Work instruction
Pictures aside, write out every record exactly as it appears.

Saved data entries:
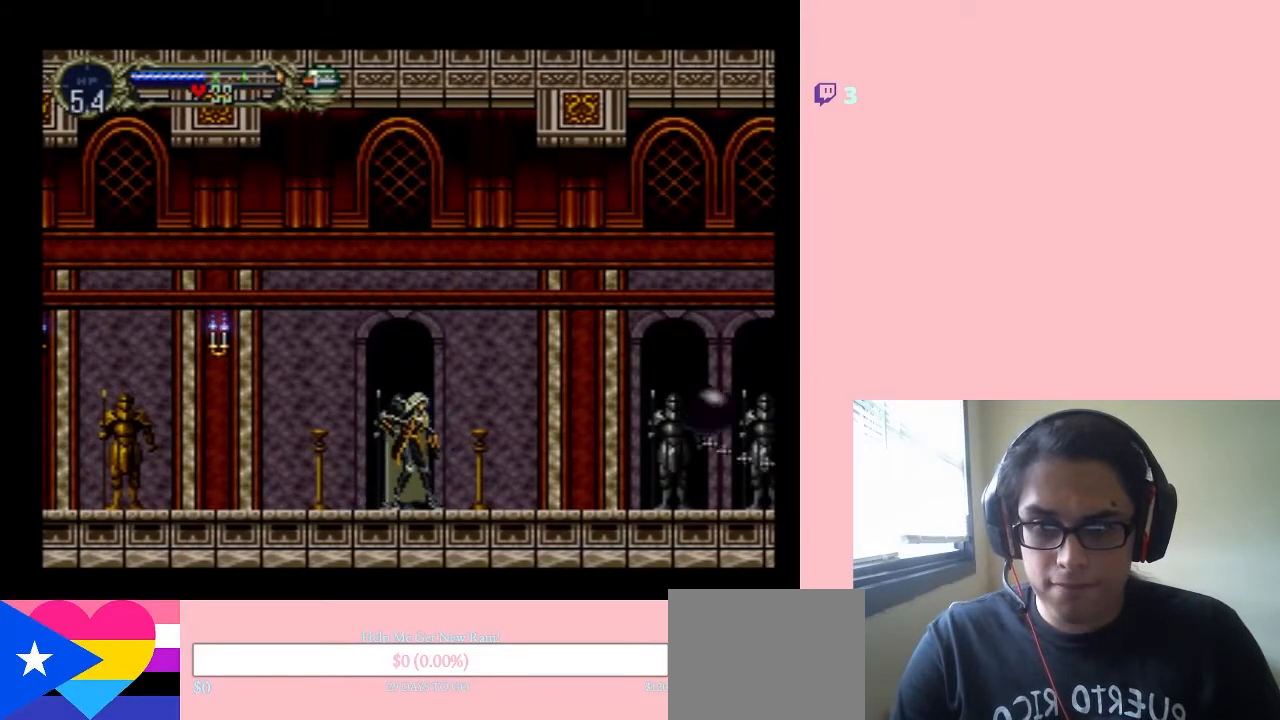
{"buttons": ["DPAD_RIGHT"], "left_stick": "center", "right_stick": "center", "events": [[150, "DPAD_RIGHT", "down"], [300, "DPAD_RIGHT", "up"], [383, "DPAD_RIGHT", "down"]]}
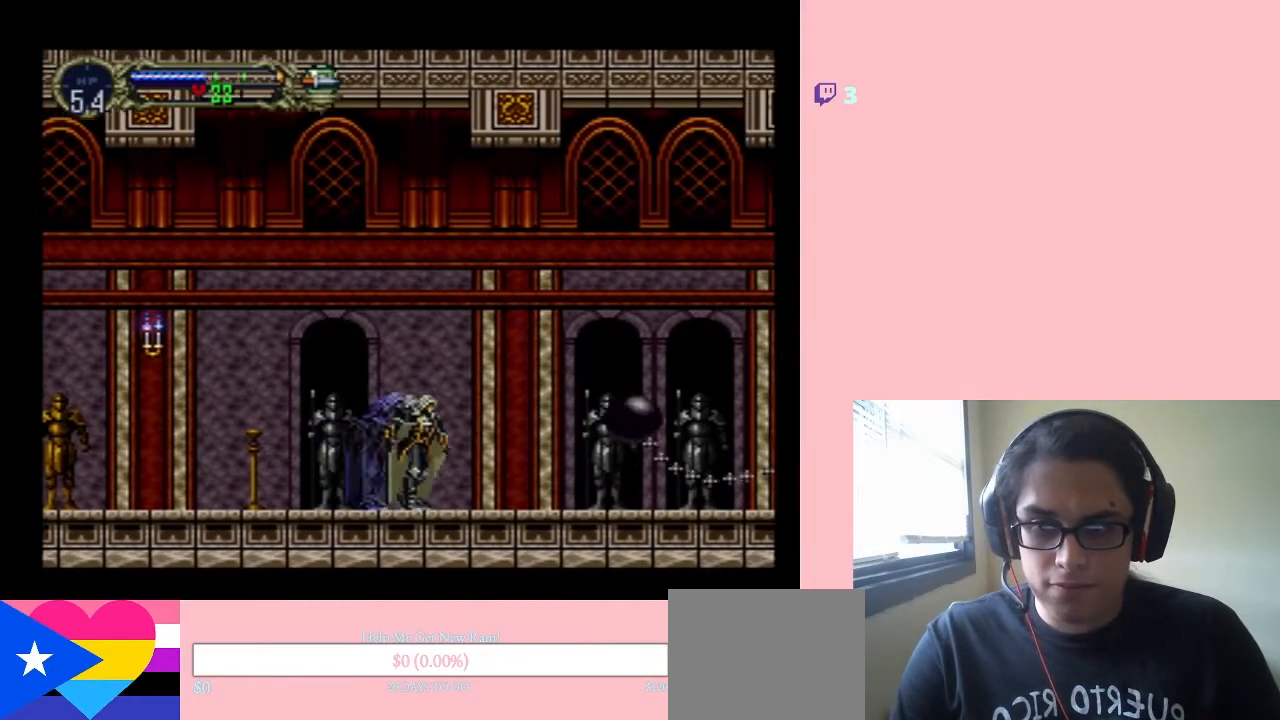
{"buttons": ["DPAD_UP"], "left_stick": "center", "right_stick": "center", "events": [[467, "DPAD_RIGHT", "up"], [467, "DPAD_UP", "down"]]}
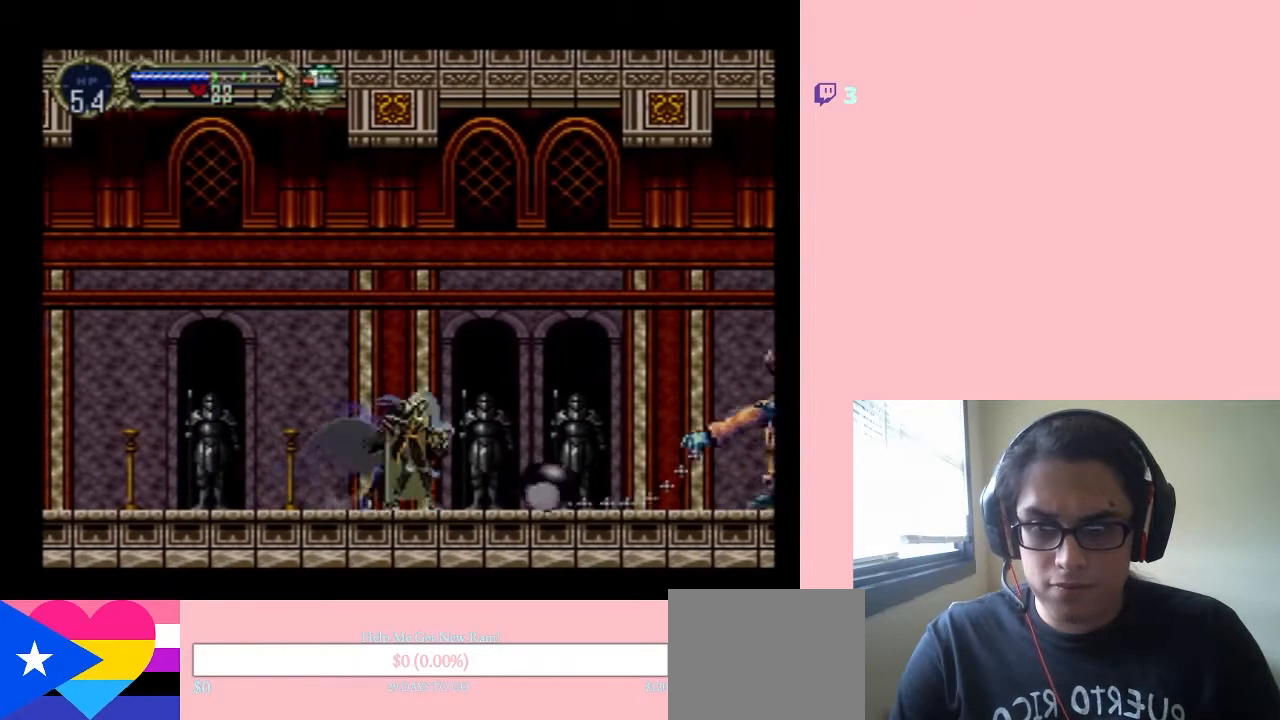
{"buttons": ["DPAD_RIGHT"], "left_stick": "center", "right_stick": "center", "events": [[117, "Y", "down"], [317, "Y", "up"], [350, "DPAD_RIGHT", "down"], [350, "DPAD_UP", "up"]]}
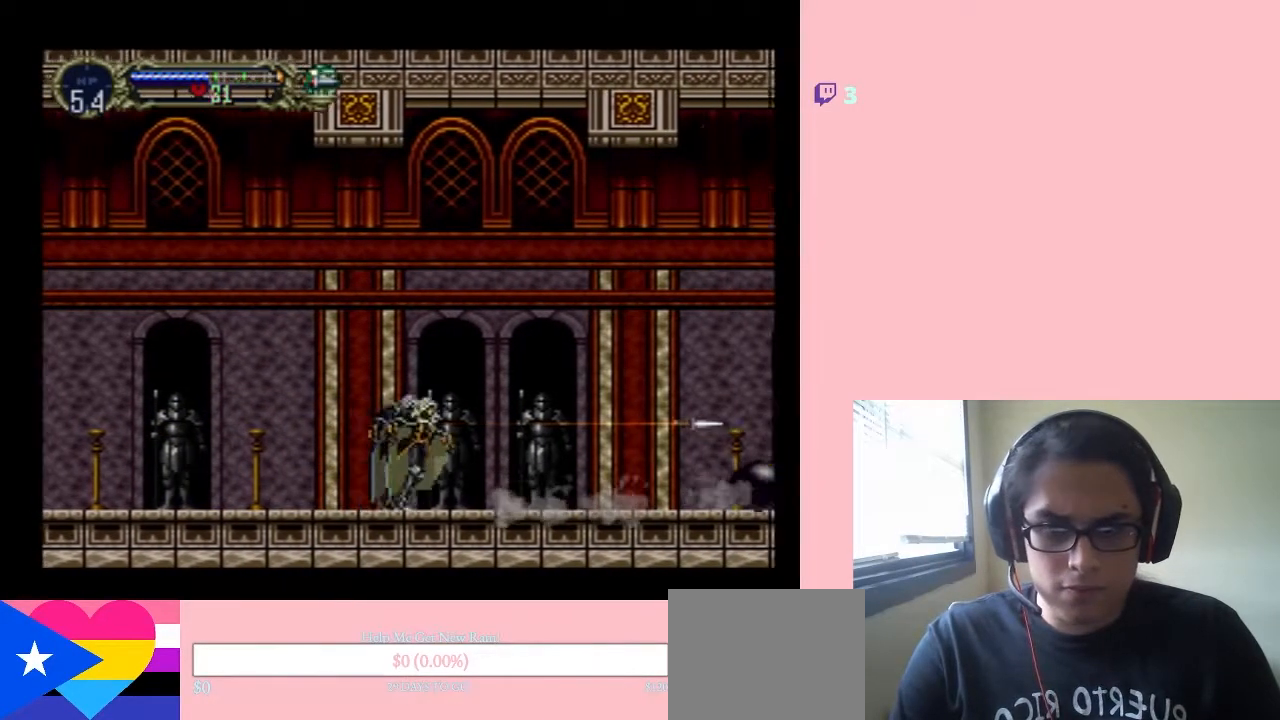
{"buttons": ["DPAD_UP"], "left_stick": "center", "right_stick": "center", "events": [[200, "DPAD_RIGHT", "up"], [200, "DPAD_UP", "down"], [383, "Y", "down"], [467, "Y", "up"]]}
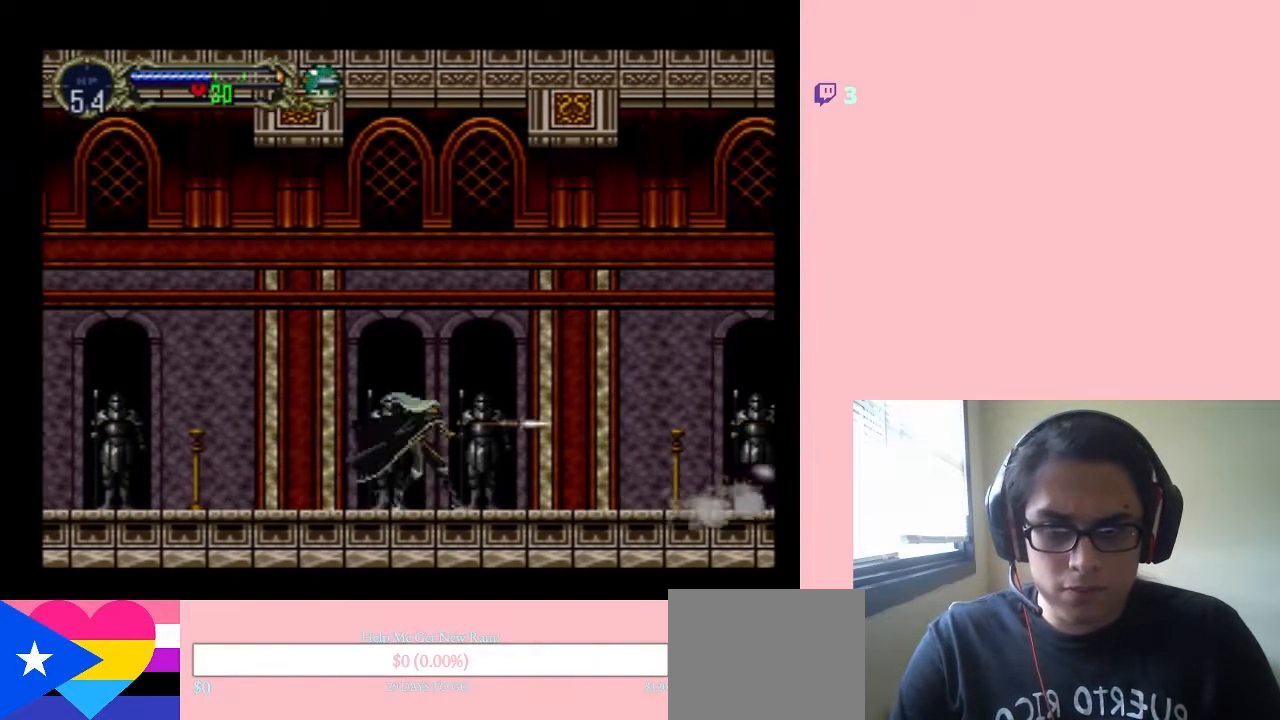
{"buttons": ["DPAD_RIGHT"], "left_stick": "center", "right_stick": "center", "events": [[67, "Y", "down"], [133, "Y", "up"], [217, "Y", "down"], [250, "DPAD_RIGHT", "down"], [250, "DPAD_UP", "up"], [283, "Y", "up"]]}
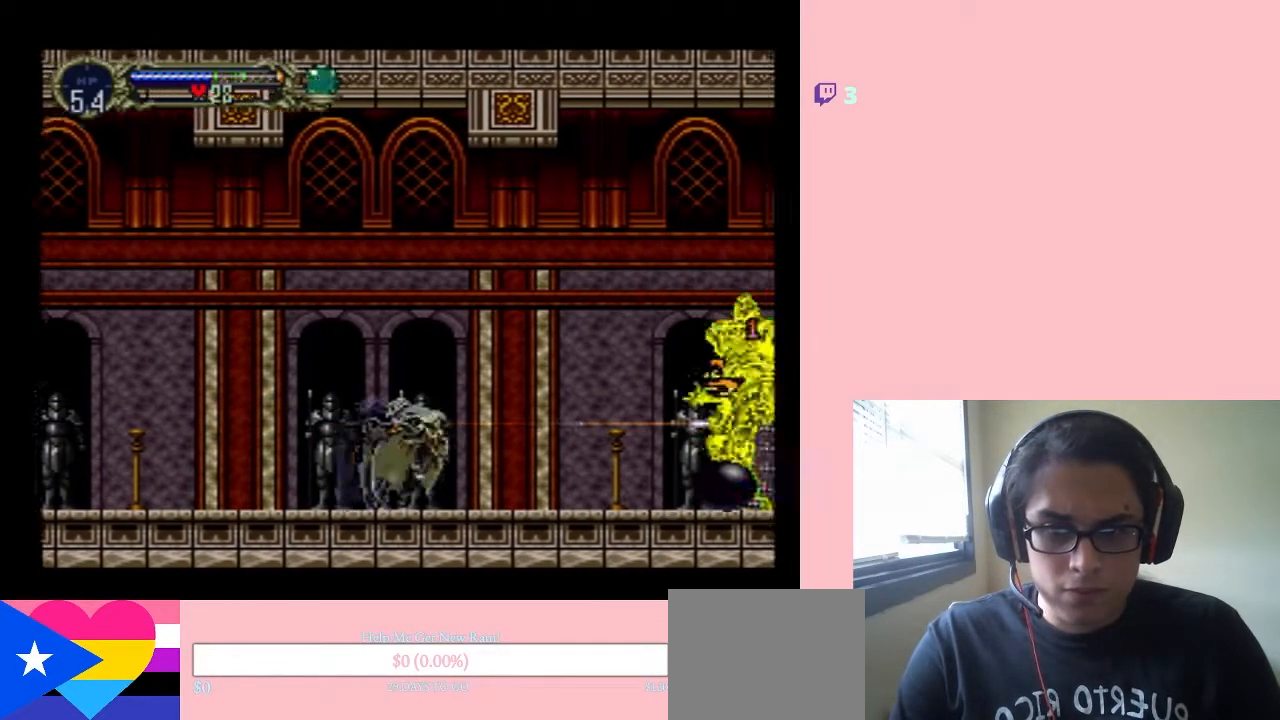
{"buttons": ["DPAD_UP"], "left_stick": "center", "right_stick": "center", "events": [[17, "DPAD_RIGHT", "up"], [17, "DPAD_UP", "down"], [133, "Y", "down"], [200, "Y", "up"], [250, "Y", "down"], [500, "Y", "up"]]}
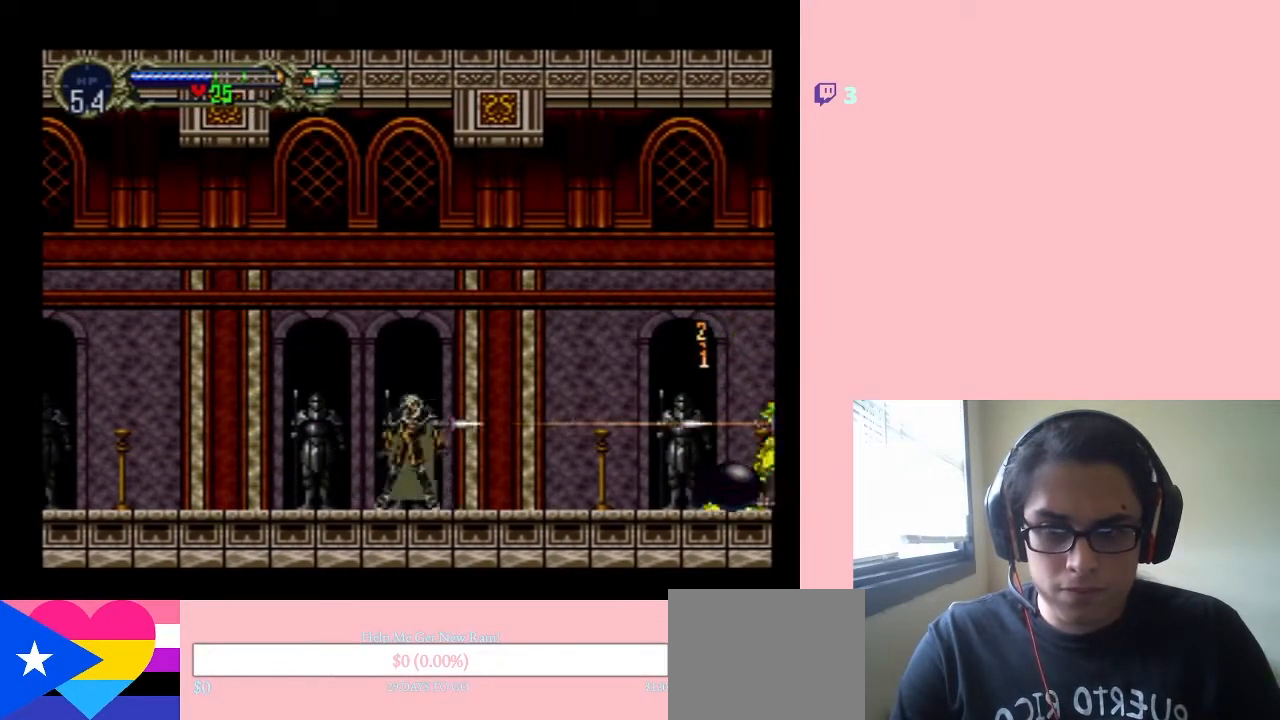
{"buttons": ["DPAD_UP"], "left_stick": "center", "right_stick": "center", "events": [[100, "Y", "down"], [150, "DPAD_RIGHT", "down"], [150, "DPAD_UP", "up"], [183, "Y", "up"], [400, "DPAD_RIGHT", "up"], [400, "DPAD_UP", "down"]]}
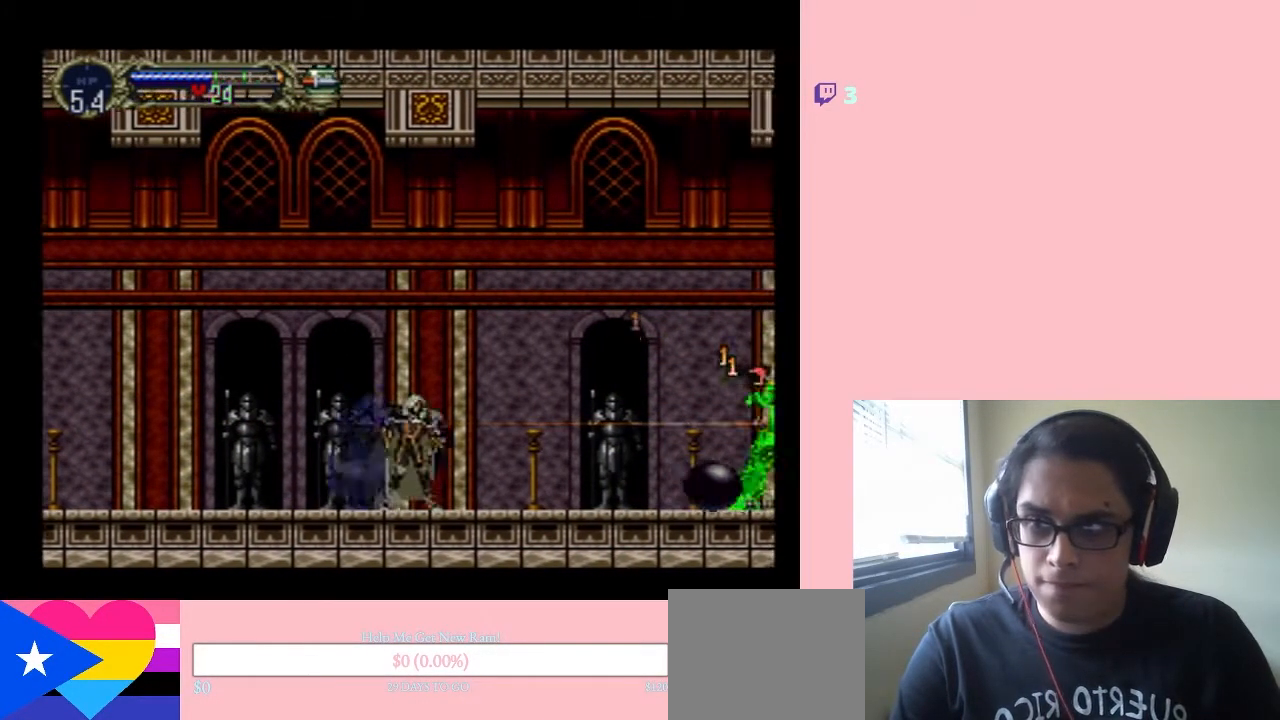
{"buttons": ["Y", "DPAD_RIGHT"], "left_stick": "center", "right_stick": "center", "events": [[50, "Y", "down"], [417, "DPAD_RIGHT", "down"], [417, "DPAD_UP", "up"]]}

Reply
{"buttons": ["DPAD_RIGHT"], "left_stick": "center", "right_stick": "center", "events": [[150, "DPAD_RIGHT", "down"], [300, "DPAD_RIGHT", "up"], [383, "DPAD_RIGHT", "down"]]}
{"buttons": ["DPAD_UP"], "left_stick": "center", "right_stick": "center", "events": [[467, "DPAD_RIGHT", "up"], [467, "DPAD_UP", "down"]]}
{"buttons": ["DPAD_RIGHT"], "left_stick": "center", "right_stick": "center", "events": [[117, "Y", "down"], [317, "Y", "up"], [350, "DPAD_RIGHT", "down"], [350, "DPAD_UP", "up"]]}
{"buttons": ["DPAD_UP"], "left_stick": "center", "right_stick": "center", "events": [[200, "DPAD_RIGHT", "up"], [200, "DPAD_UP", "down"], [383, "Y", "down"], [467, "Y", "up"]]}
{"buttons": ["DPAD_RIGHT"], "left_stick": "center", "right_stick": "center", "events": [[67, "Y", "down"], [133, "Y", "up"], [217, "Y", "down"], [250, "DPAD_RIGHT", "down"], [250, "DPAD_UP", "up"], [283, "Y", "up"]]}
{"buttons": ["DPAD_UP"], "left_stick": "center", "right_stick": "center", "events": [[17, "DPAD_RIGHT", "up"], [17, "DPAD_UP", "down"], [133, "Y", "down"], [200, "Y", "up"], [250, "Y", "down"], [500, "Y", "up"]]}
{"buttons": ["DPAD_UP"], "left_stick": "center", "right_stick": "center", "events": [[100, "Y", "down"], [150, "DPAD_RIGHT", "down"], [150, "DPAD_UP", "up"], [183, "Y", "up"], [400, "DPAD_RIGHT", "up"], [400, "DPAD_UP", "down"]]}
{"buttons": ["Y", "DPAD_RIGHT"], "left_stick": "center", "right_stick": "center", "events": [[50, "Y", "down"], [417, "DPAD_RIGHT", "down"], [417, "DPAD_UP", "up"]]}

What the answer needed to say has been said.